Парамон с недоумением вскинул на мать глаза:

— Чего ты болтаешь!..

— Мой грех, Кузьма Егорыч, мой! На меня и пишите, — твердила Василиса, прерывисто дыша и размазывая ладонью по щекам слёзы. — Уж сама не знаю, как бес попутал.

Фонарёв развёл руками:

— Вот те на… Ещё виновник объявился. На кого же теперь акт писать прикажете?

— А дело вполне очевидное, — осклабился Иван Лукич. — Можем сформулировать в таком роде: «По наущению родной матери, гражданки такой-то, колхозная солома похищена несовершеннолетним школьником таким-то….»

— Да не было никакого наущения, не было! — вскрикнул Парамон. — Мать тут ни при чём. Она меня к Клепиковым за сеном посылала, а я не пошёл… Не захотел…

— И решил, значит, колхозным добром попользоваться, — перебил его Фонарёв. — Да ещё как — самовольно, тайком, в пургу.

— Мать сколько раз у вас сена просила… А вы знай одно: не положено.

— Значит, не положено, не заслужили.

— Да чего ты хорохоришься? — накинулась на сына Василиса. — И так веры нам нет… Ну повинись, коли так, покайся… — И она, вновь всхлипнув, принялась упрашивать председателя простить Парамона.

— Так ведь у них же корова стельная, кормить нечем, — подался вперёд Федя. — А потом, разве ж это корм! Гниль одна, труха… Зачем же из-за неё акт составлять?..

— А это без разницы, — нахмурился Фонарёв. — Всё равно расхищение колхозного добра. Пусть уж теперь милиция разбирается…

— Ну и пишите акт, подводите под статью! — зло вырвалось у Парамона. — Я гнилую солому подобрал — так это расхищение колхозного добра? А только вы и про свои дела не забудьте, как удобрения приказали в овраг свалить… А это как называется?

Мать умоляюще замахала на сына руками.

— Да как ты смеешь об этом! — тяжело задышав, приподнялся Фонарёв. — А ну марш отсюда! — Потом кивнул Василисе: — А ты задержись… поговорить надо.
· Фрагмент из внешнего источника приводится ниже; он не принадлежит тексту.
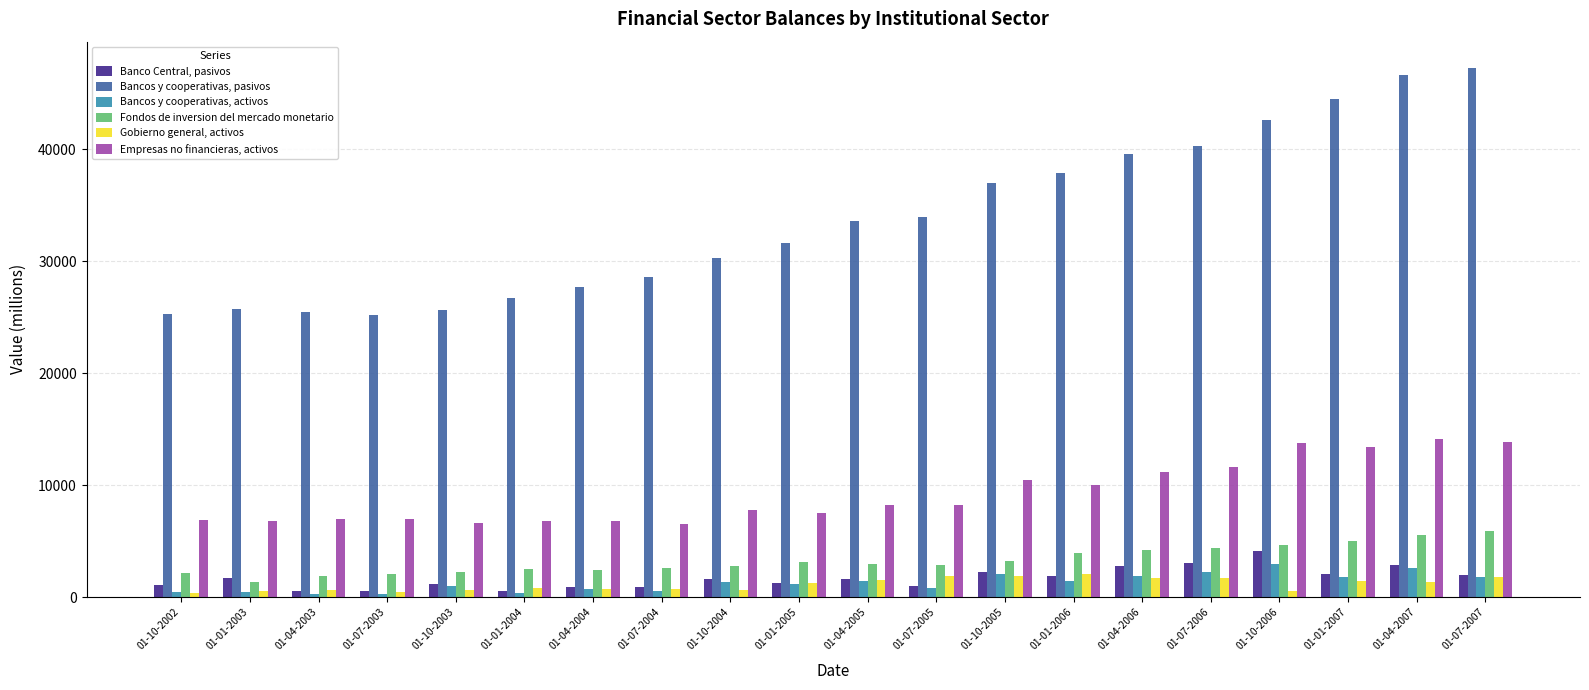

At 01-07-2006, list the series in order from largest to smallest.

Bancos y cooperativas, pasivos, Empresas no financieras, activos, Fondos de inversion del mercado monetario, Banco Central, pasivos, Bancos y cooperativas, activos, Gobierno general, activos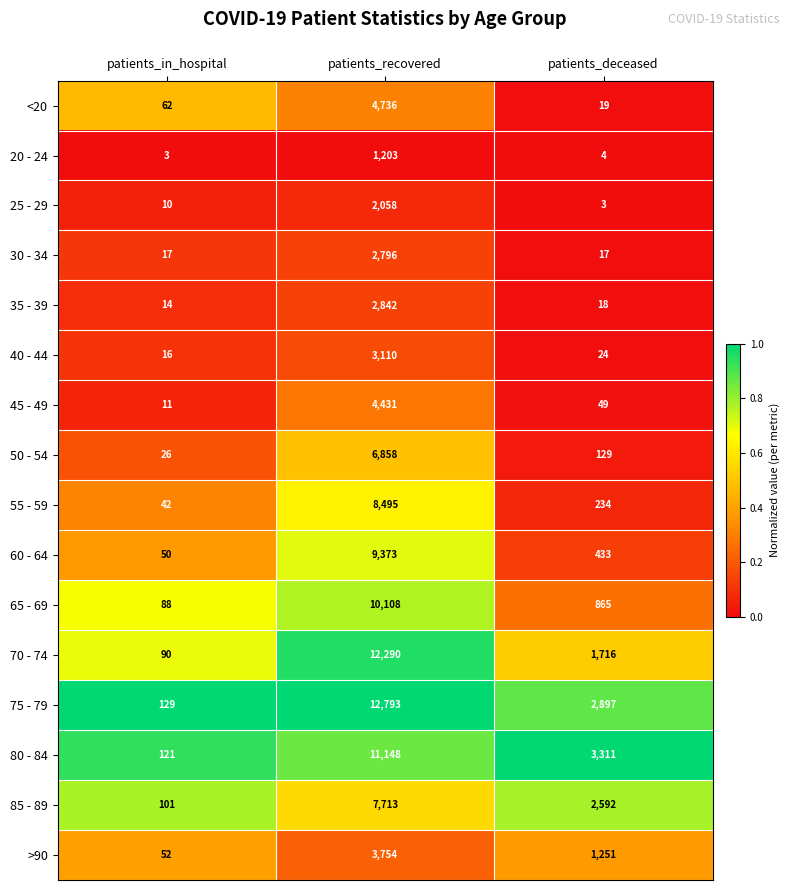

What is the difference between the maximum and second lowest values in the <20 series?

4674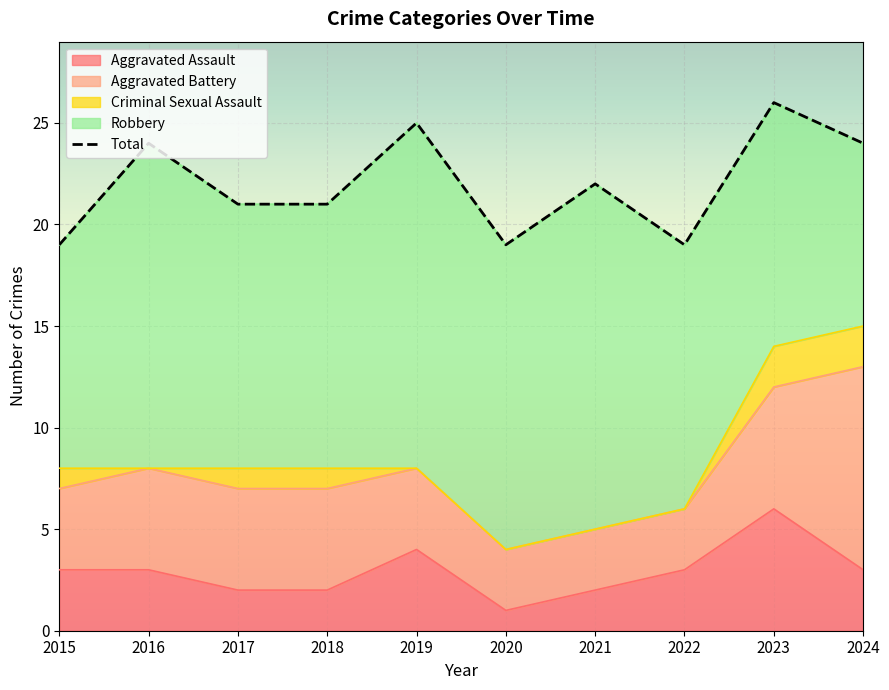

What is the change in value from 2021 to 2022?

-3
Парамон выбежал из правления. Следом за ним вышли Федя и Саша. На улице они хотели заговорить с Парамоном, но тот сразу же завернул за угол правления и скрылся в темноте.

— Что же теперь будет с ним? — вполголоса спросил Сашка.

— Да уж будет, — со вздохом отозвался Федя. — А всё же он молодец, что про удобрения Фонарёву сказал… — Он заметил у крыльца правления оставленные Парамоном санки и потащил их по дороге.

— Ты куда? — спросил Саша.

— Хоть соломы Канавиным привезу. Есть у нас во дворе немного.